Dosisleistungsmeessung in Fukushima: Experten rätseln über das Ausmaß der Verstrahlung.

© Christian Aslund / Greenpeace / epa / dpa

MAINZ (ine). Auch ein Jahr nach der durch Erdbeben- und Tsunami bedingten Havarie des Atomkraftwerks Fukushima Daiichi im Nordosten Japans sind Strahlenschutz-Experten weltweit immer noch am Auswerten und Überprüfen der Daten.

Seit vergangenem Juni untersuchen zum Beispiel die Mitglieder des UN-Komitees zu den Effekten atomarer Strahlung (UNSCEAR) die Folgen der radioaktiven Strahlung, die aus Fukushima Daiichi ausgetreten ist, für die gesamte Bevölkerung und die Umwelt.

Vieles ist dabei noch unklar. So gibt es etwa keine Messwerte zur Höhe der radioaktiven Belastung der Sedimente vor der Küste des Atomkraftwerks.

"Sie muss hoch sein", vermutete Professor Wolfgang Weiss vom Bundesamt für Strahlenschutz und Vorsitzender des UN-Komitees auf einem Symposium an der Johannes Gutenberg-Universität in Mainz.

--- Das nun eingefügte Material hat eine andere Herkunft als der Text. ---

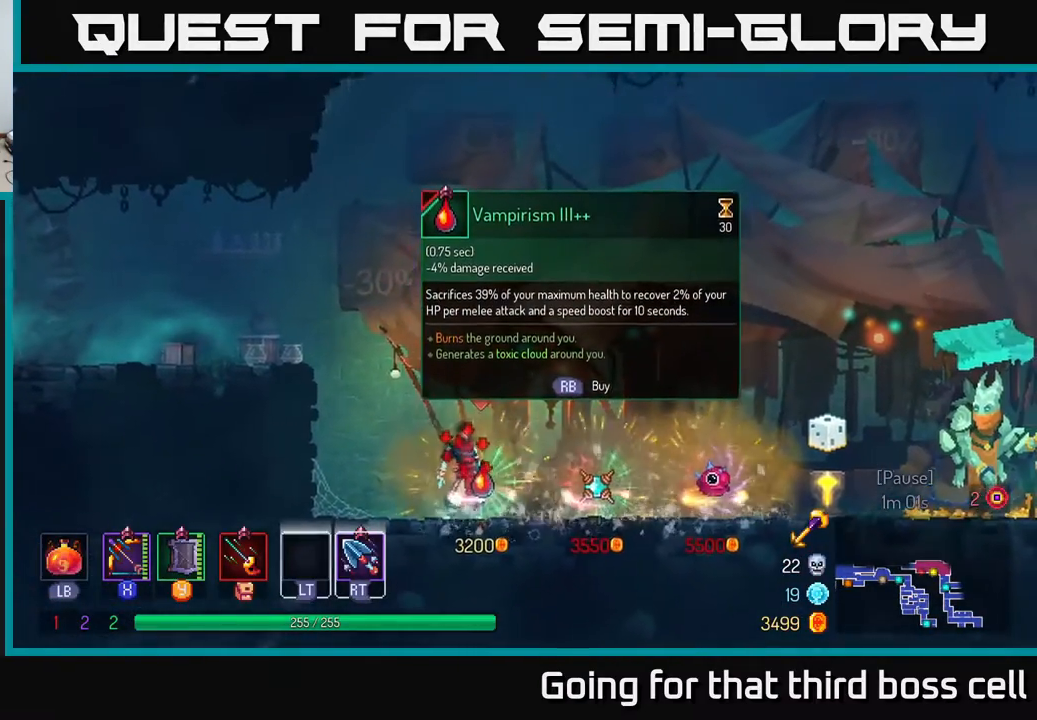
{"buttons": [], "left_stick": "center", "right_stick": "center", "events": []}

Der Kraftwerksbetreiber Tepco habe angekündigt, den Meeresboden auf einer Fläche von mehr als 73.000 Quadratmetern mit einer 60 Zentimeter dicken Betonschicht abzudichten.

Physiker Weiss rechnet 2013 mit ersten Ergebnissen. Weitere Berichte sollen folgen. Das Problem: Es gibt zwar Riesen-Datenmengen, allerdings muss erst geprüft werden, ob ihre Qualität für eine wissenschaftliche Auswertung taugt.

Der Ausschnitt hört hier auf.